Based on the observed data, the Chi-Square test statistic is:
\[ \chi^2 \approx 3.71 \]
5.4 Task 4
With a Chi-Square statistic of \(\chi^2 \approx 3.71\) at a significance level of \(\alpha = 0.05\), the corresponding p-value is approximately:
\[ p \approx 0.16 \]
The p-value represents the probability of observing a Chi-Square statistic at least as extreme as the calculated value, assuming that the null hypothesis is true.
5.5 Task 5 - Interpretation
At the 5% significance level (\(\alpha = 0.05\)), the p-value is greater than the significance level:
\[ p = 0.16 > 0.05 \]
Therefore, the null hypothesis is not rejected.

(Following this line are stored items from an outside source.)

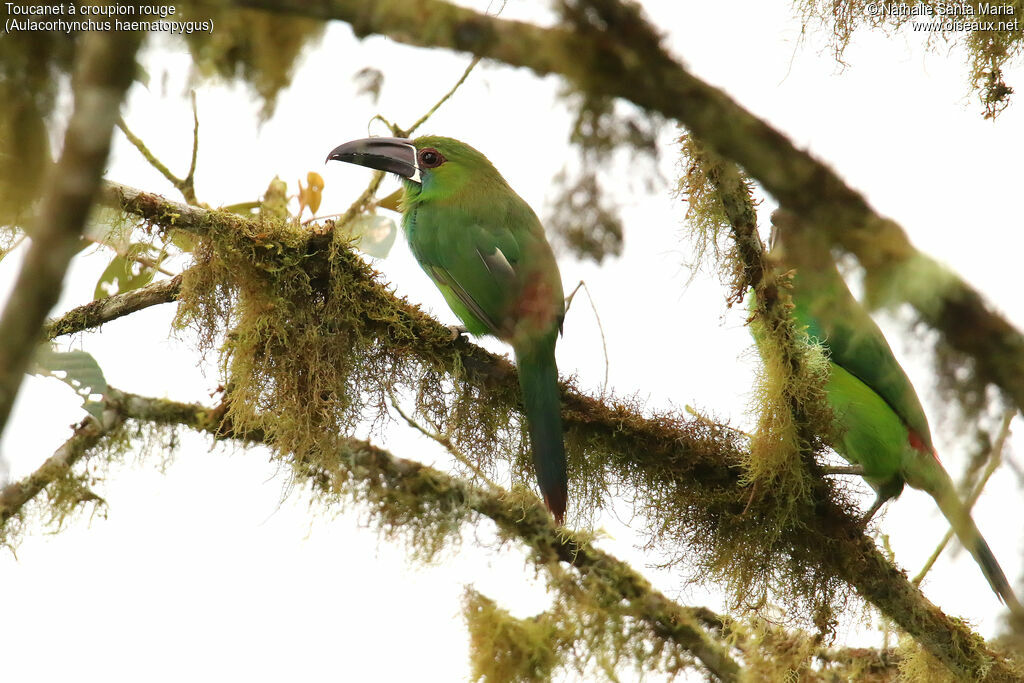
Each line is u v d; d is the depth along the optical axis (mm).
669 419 7281
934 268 2746
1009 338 2766
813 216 2742
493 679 6961
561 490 6816
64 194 2211
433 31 2539
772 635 7430
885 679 7836
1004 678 7344
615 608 7207
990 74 5449
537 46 2531
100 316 7461
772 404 6648
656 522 7297
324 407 7039
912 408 7715
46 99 3080
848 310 3521
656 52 2555
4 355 2184
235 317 7148
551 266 7504
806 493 6898
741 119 2609
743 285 6141
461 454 7348
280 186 8008
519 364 7062
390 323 7180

This result indicates that there is insufficient statistical evidence to conclude that payment method preference is associated with device type.
6 Case Study 5
This case study discusses the concepts of Type I and Type II errors in the context of statistical hypothesis testing and decision-making.
6.1 Task 1
A Type I error occurs when the null hypothesis is rejected even though it is actually true. In this context, a Type I error would mean concluding that a change or effect exists when, in reality, there is no true effect.
6.2 Task 2
A Type II error occurs when the null hypothesis is not rejected even though it is false. In this context, a Type II error would mean failing to detect a real effect or improvement that actually exists.
6.3 Task 3
From a business perspective, a Type II error is often more costly because it results in missed opportunities, such as failing to implement a change that could improve performance or revenue. However, the relative cost depends on the specific business context and risk tolerance.
6.4 Task 4
An increase in sample size reduces the probability of committing a Type II error. Larger samples provide more information and increase the ability of a statistical test to detect a true effect when it exists.
6.5 Task 5 - Explanation
The significance level \(\alpha\) represents the probability of a Type I error, while \(\beta\) represents the probability of a Type II error. Statistical power is defined as \(1 - \beta\) and represents the probability of correctly rejecting a false null hypothesis. Reducing \(\alpha\) generally increases \(\beta\), while increasing sample size can reduce \(\beta\) without increasing \(\alpha\), thereby improving statistical power.
7 Case Study 6
This case study evaluates the performance of a churn prediction model using hypothesis testing and p-value interpretation.
7.1 Task 1
The p-value represents the probability of observing a test statistic at least as extreme as the calculated value, assuming that the null hypothesis is true. In this case, a p-value of 0.021 indicates that there is a 2.1% chance of obtaining such results if the churn prediction model has no real effect.
7.2 Task 2
At a significance level of \(\alpha = 0.05\), the p-value is compared to the significance level:
\[ p = 0.021 < 0.05 \]
Therefore, the null hypothesis is rejected.
7.3 Task 3
The results suggest that the churn prediction model shows a statistically significant improvement and is unlikely to be performing well due to random chance alone. This means the model provides meaningful value in identifying customer churn.
7.4 Task 4
If the sample used to evaluate the model is not representative of the overall customer population, the results may be biased. This could lead to overestimating the effectiveness of the churn prediction model and making decisions that do not generalize well to real-world customers.
7.5 Task 5 - Explanation
The p-value indicates statistical significance but does not provide information about the magnitude of the effect. A small p-value can occur even when the actual improvement is small, especially with large sample sizes. Effect size metrics are required to assess how meaningful or impactful the model improvement truly is.